(©photo : Le père Emile Shoufani le 15 octobre 2023 devant les caméras de la télévision arabe israélienne Ehna. Capture d’écran. – source : www.terresainte.net)
Né dans une famille palestinienne de tradition grecque-catholique (dite melkite), Emile Shoufani avait reçu de sa grand-mère (qui avait pourtant perdu dans la guerre de 1948 son fils de 17 ans et son mari, civils non armés) un message de paix et de fraternité, envers les juifs comme envers tous. Il resta fidèle à cet engagement toute sa vie.
Ordonné prêtre après ses années de formation au Séminaire d’Issy-les-Moulineaux, il s’attacha d’abord à faire dialoguer toutes les composantes de la population arabe d’Israël, chrétiens de différentes confessions, druzes et musulmans. Puis, devenu directeur du principal établissement secondaire de Nazareth, il en fit un lycée d’élite parmi les meilleurs du pays, et organisa des échanges avec un lycée juif situé près de l’Université hébraïque de Jérusalem. Ce travail de paix inspiré par sa foi profonde fit l’objet en 1999 d’un livre du journaliste Hubert Prolongeau, Le curé de Nazareth, dont le succès rendit célèbre cet Arabe citoyen d’Israël dans une France avec laquelle il se sentait une affinité particulière.
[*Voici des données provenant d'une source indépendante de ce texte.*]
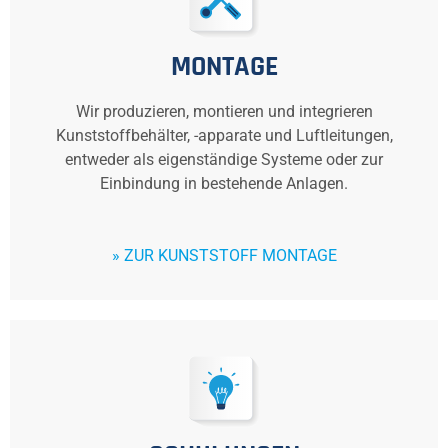
MONTAGE
Wir produzieren, montieren und integrieren
Kunststoffbehälter, -apparate und Luftleitungen,
entweder als eigenständige Systeme oder zur
Einbindung in bestehende Anlagen.
» ZUR KUNSTSTOFF MONTAGE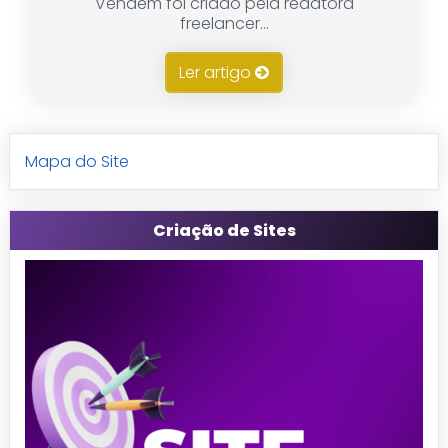
Vendem foi criado pela redatora
freelancer...
Ler artigo
Mapa do Site
Criação de Sites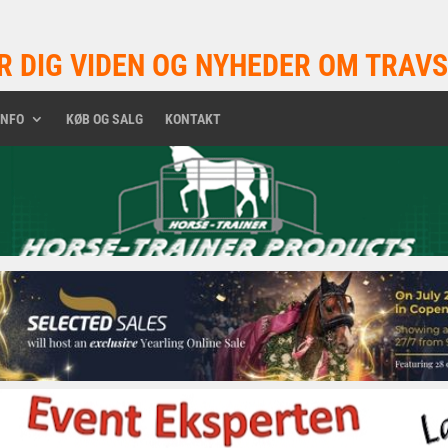
R DIG VIDEN OG NYHEDER OM TRAVS
INFO
KØB OG SALG
KONTAKT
En 2002, après avoir publié un livre d’entretiens avec Hubert Prolongeau (Comme un veilleur attend la paix), Emile Shoufani fait face à l’effondrement de toutes les associations d’entraide judéo-arabe après la seconde intifada. Il pense alors qu’il faut que la société arabe pénètre la « peur juive » dans ses fondements pour pouvoir rétablir un dialogue, et lance un appel pour l’organisation d’un voyage judéo-arabe à Auschwitz, appel auquel s’associent 300 personnalités arabes israéliennes. Cette proposition bouleverse nombre de juifs israéliens, provoque un débat national et a des échos jusque dans l’OLP et en Egypte. Emile Shoufani demande alors à son éditeur Jean Mouttapa d’organiser la partie française de cet événement, rencontre avec lui Simone Veil qui leur accorde le soutien de la Fondation pour la mémoire de la Shoah, et fait de nombreux séjours en France pour convaincre les uns et les autres.
En mai 2003, ce voyage, préparé en Israël et en France par de nombreuses rencontres, et organisé de la façon la plus rigoureuse grâce à la participation de l’historien italien Marcelo Pezzetti et de Richard Prasquier, alors président du Comité français pour Yad Vashem, réunira pendant quatre jours à Cracovie, Auschwitz et Birkenau, plus de cinq cent personnes venues en deux avions de Tel Aviv et de Paris. Intellectuels et artistes juifs et arabes de tous engagements politiques, rabbins, imams, étudiants de l’UEJF et des EMF, Eclaireurs israélites et Scouts musulmans de France affirmèrent ensemble l’unité de l’humanité sur les lieux même où celle-ci avait été niée, et en présence de plusieurs survivants de la Shoah, comme Shlomo Venezia (Sonderkommando. Dans l’enfer des chambres à gaz, préface de Simone Veil, 2007) ou Magda Hollander Lafon (Quatre petits bouts de pain, 2012). Tous les participants auront été marqués à vie par cette expérience collective unique.
Emile Shoufani, qui a reçu en 2003 le Prix UNESCO de l’éducation pour la paix, et en 2014 le Prix de l’Amitié judéo-chrétienne de France restera dans les mémoires de celles et ceux qu’il a pu toucher à travers le monde comme un être lumineux qui aura porté très haut le sens de la fraternité.
Tous les titres cités ont été publiés aux éditions Albin Michel.